» **Your goal**: Could you set down exactly the lines of the data below, starting at the one that holds "click(933, 109)" and ending at the one that holds "drag(302, 202, 283, 307)", both included, and only those?

» **Entries supplied**:
BEGIN

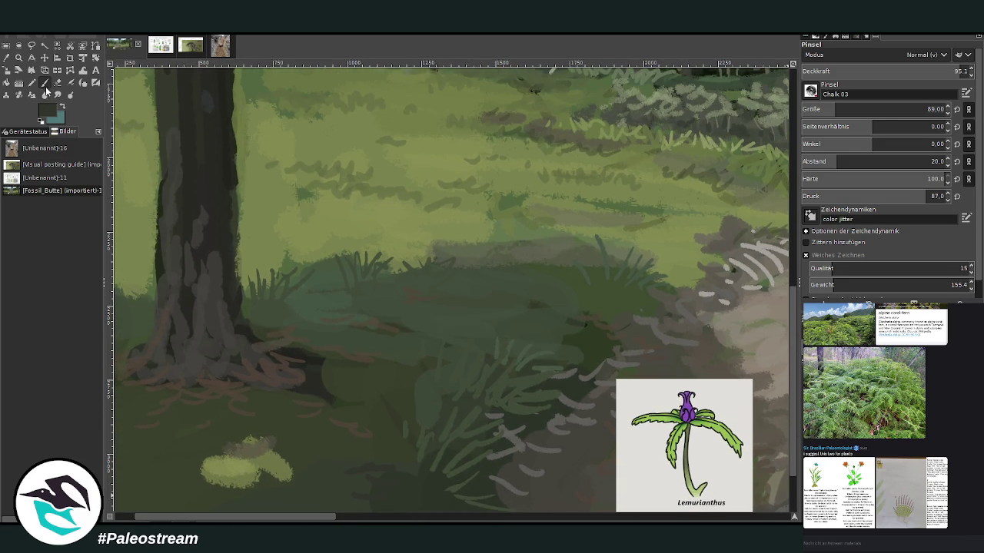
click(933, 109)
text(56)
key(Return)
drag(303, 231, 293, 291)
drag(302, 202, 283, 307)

END
BEGIN

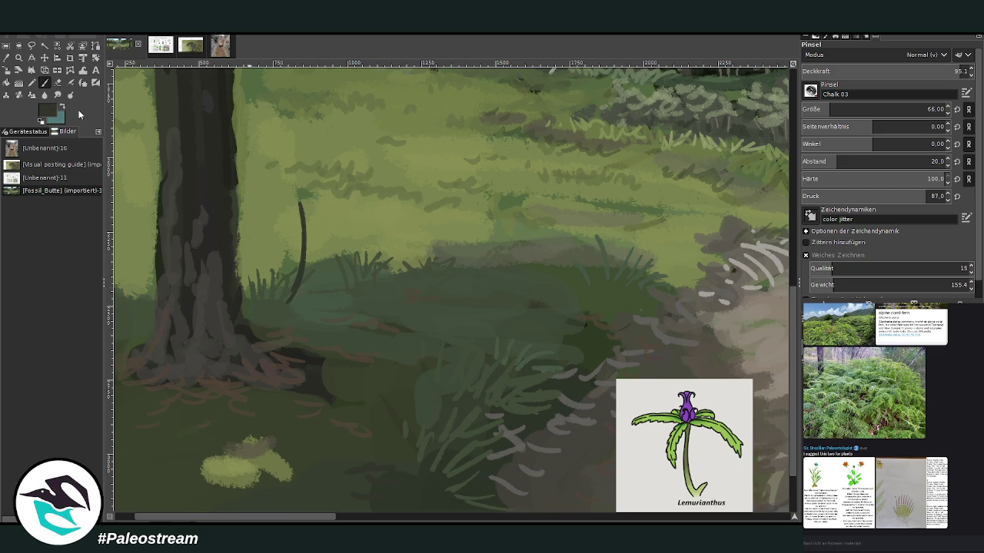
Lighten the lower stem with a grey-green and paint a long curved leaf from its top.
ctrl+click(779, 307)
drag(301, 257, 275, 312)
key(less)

END

» **Solution to the problem**:
click(933, 109)
text(56)
key(Return)
drag(303, 231, 293, 291)
drag(302, 202, 283, 307)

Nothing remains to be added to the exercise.